• _To-do item_
Pull out the lines between the one holding "搜狐体育24小时值班电话：010" and the one holding "на орієнтація в НУШ", inclusive, and reproduce them verbatim.

• _Data items_
Segment Open

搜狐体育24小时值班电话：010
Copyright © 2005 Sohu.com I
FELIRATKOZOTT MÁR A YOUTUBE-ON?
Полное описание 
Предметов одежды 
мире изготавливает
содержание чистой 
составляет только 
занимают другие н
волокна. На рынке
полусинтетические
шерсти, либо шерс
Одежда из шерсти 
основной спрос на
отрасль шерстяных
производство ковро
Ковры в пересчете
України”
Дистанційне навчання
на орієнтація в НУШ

Segment Closed
Segment Open

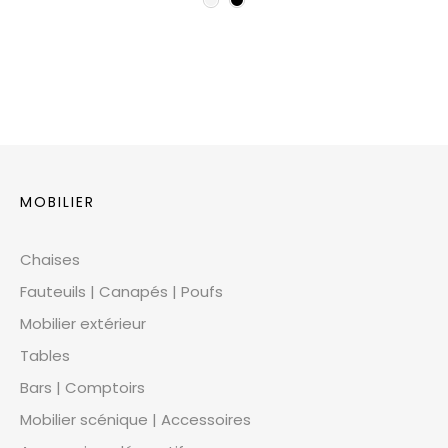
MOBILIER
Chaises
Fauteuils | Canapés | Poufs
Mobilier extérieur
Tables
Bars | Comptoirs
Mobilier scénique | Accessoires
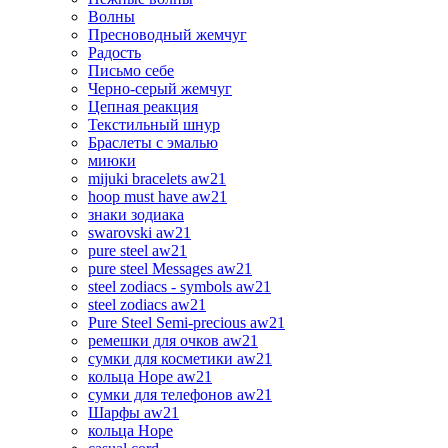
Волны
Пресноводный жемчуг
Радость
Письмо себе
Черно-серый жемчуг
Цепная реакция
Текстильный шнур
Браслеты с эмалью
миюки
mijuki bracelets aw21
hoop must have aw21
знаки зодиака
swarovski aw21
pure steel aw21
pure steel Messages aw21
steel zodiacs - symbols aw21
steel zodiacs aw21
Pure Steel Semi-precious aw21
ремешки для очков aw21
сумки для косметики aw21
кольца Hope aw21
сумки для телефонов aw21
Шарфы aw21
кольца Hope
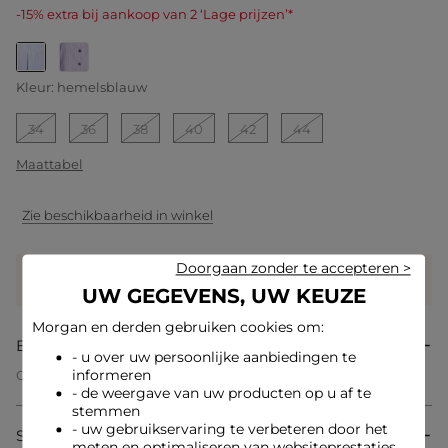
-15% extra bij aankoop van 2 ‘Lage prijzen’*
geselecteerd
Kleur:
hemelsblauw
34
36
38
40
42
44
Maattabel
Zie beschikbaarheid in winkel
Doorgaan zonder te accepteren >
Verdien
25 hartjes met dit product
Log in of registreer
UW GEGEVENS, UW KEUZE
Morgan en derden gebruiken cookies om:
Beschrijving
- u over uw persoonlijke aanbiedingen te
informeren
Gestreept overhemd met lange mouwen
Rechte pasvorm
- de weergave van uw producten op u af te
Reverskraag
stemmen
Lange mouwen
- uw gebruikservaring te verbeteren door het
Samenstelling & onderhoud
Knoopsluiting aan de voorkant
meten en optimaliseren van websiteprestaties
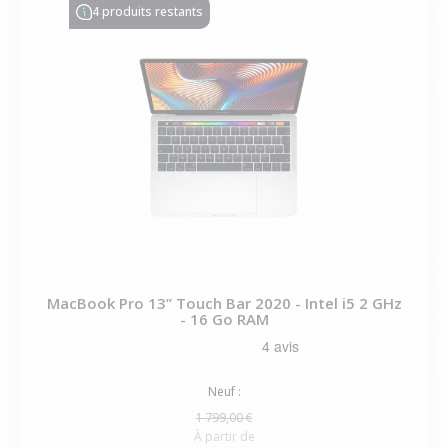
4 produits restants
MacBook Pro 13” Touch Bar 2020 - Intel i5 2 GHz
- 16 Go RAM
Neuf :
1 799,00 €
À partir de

Segment Closed

• _Answer space_
搜狐体育24小时值班电话：010
Copyright © 2005 Sohu.com I
FELIRATKOZOTT MÁR A YOUTUBE-ON?
Полное описание 
Предметов одежды 
мире изготавливает
содержание чистой 
составляет только 
занимают другие н
волокна. На рынке
полусинтетические
шерсти, либо шерс
Одежда из шерсти 
основной спрос на
отрасль шерстяных
производство ковро
Ковры в пересчете
України”
Дистанційне навчання
на орієнтація в НУШ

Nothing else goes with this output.